Data for this exercise:

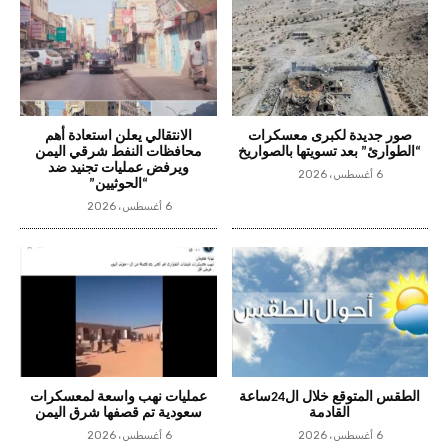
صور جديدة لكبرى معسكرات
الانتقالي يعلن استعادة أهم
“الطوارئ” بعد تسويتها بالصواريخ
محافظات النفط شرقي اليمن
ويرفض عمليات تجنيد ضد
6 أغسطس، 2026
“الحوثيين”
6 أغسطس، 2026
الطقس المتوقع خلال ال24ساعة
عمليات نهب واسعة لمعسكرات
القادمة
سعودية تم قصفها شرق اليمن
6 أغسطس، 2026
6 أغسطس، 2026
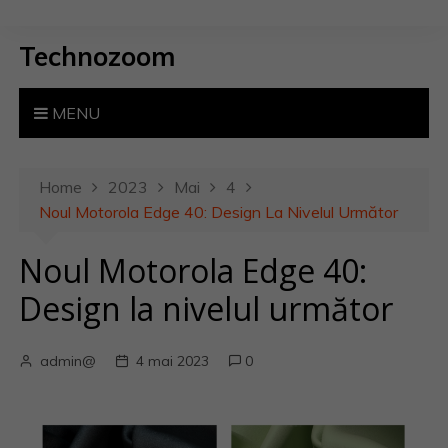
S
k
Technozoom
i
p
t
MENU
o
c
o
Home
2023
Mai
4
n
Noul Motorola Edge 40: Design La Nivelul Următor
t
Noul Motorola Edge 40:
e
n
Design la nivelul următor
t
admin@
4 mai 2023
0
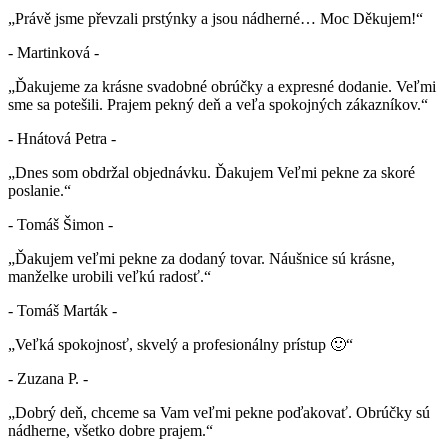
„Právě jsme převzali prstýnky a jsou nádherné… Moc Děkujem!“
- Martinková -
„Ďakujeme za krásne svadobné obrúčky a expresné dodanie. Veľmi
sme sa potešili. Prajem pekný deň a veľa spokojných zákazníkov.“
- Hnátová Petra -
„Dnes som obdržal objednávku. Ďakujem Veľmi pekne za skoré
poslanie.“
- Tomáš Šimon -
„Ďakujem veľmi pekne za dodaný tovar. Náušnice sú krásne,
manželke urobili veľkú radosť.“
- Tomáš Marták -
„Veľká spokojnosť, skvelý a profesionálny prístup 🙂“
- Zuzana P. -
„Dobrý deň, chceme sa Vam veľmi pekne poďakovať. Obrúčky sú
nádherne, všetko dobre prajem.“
* * *
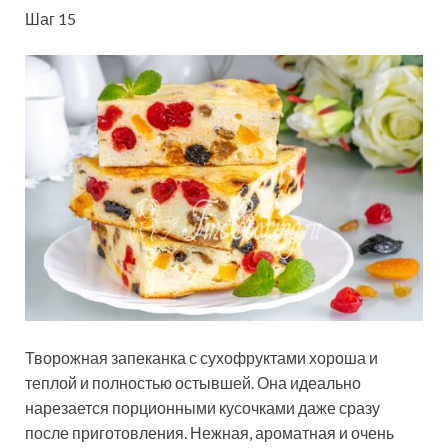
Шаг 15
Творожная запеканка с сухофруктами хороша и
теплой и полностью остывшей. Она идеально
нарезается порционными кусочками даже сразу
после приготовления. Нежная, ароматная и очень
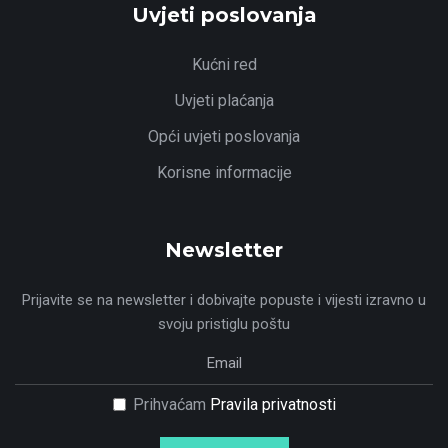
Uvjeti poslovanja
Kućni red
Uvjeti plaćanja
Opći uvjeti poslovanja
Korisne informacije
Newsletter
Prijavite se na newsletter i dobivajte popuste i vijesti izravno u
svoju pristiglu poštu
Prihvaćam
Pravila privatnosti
---
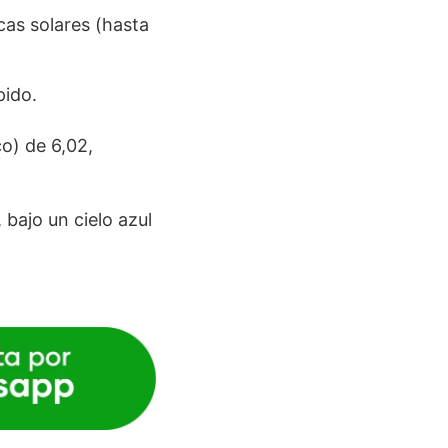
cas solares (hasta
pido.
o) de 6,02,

Try it: Reproduce the lines of the items above, starting with the line that contains "jsme převzali prstýnky" and going on through the line that contains "nádherne, všetko dobre", both included, with every character unchanged.

Task response:
„Právě jsme převzali prstýnky a jsou nádherné… Moc Děkujem!“
- Martinková -
„Ďakujeme za krásne svadobné obrúčky a expresné dodanie. Veľmi
sme sa potešili. Prajem pekný deň a veľa spokojných zákazníkov.“
- Hnátová Petra -
„Dnes som obdržal objednávku. Ďakujem Veľmi pekne za skoré
poslanie.“
- Tomáš Šimon -
„Ďakujem veľmi pekne za dodaný tovar. Náušnice sú krásne,
manželke urobili veľkú radosť.“
- Tomáš Marták -
„Veľká spokojnosť, skvelý a profesionálny prístup 🙂“
- Zuzana P. -
„Dobrý deň, chceme sa Vam veľmi pekne poďakovať. Obrúčky sú
nádherne, všetko dobre prajem.“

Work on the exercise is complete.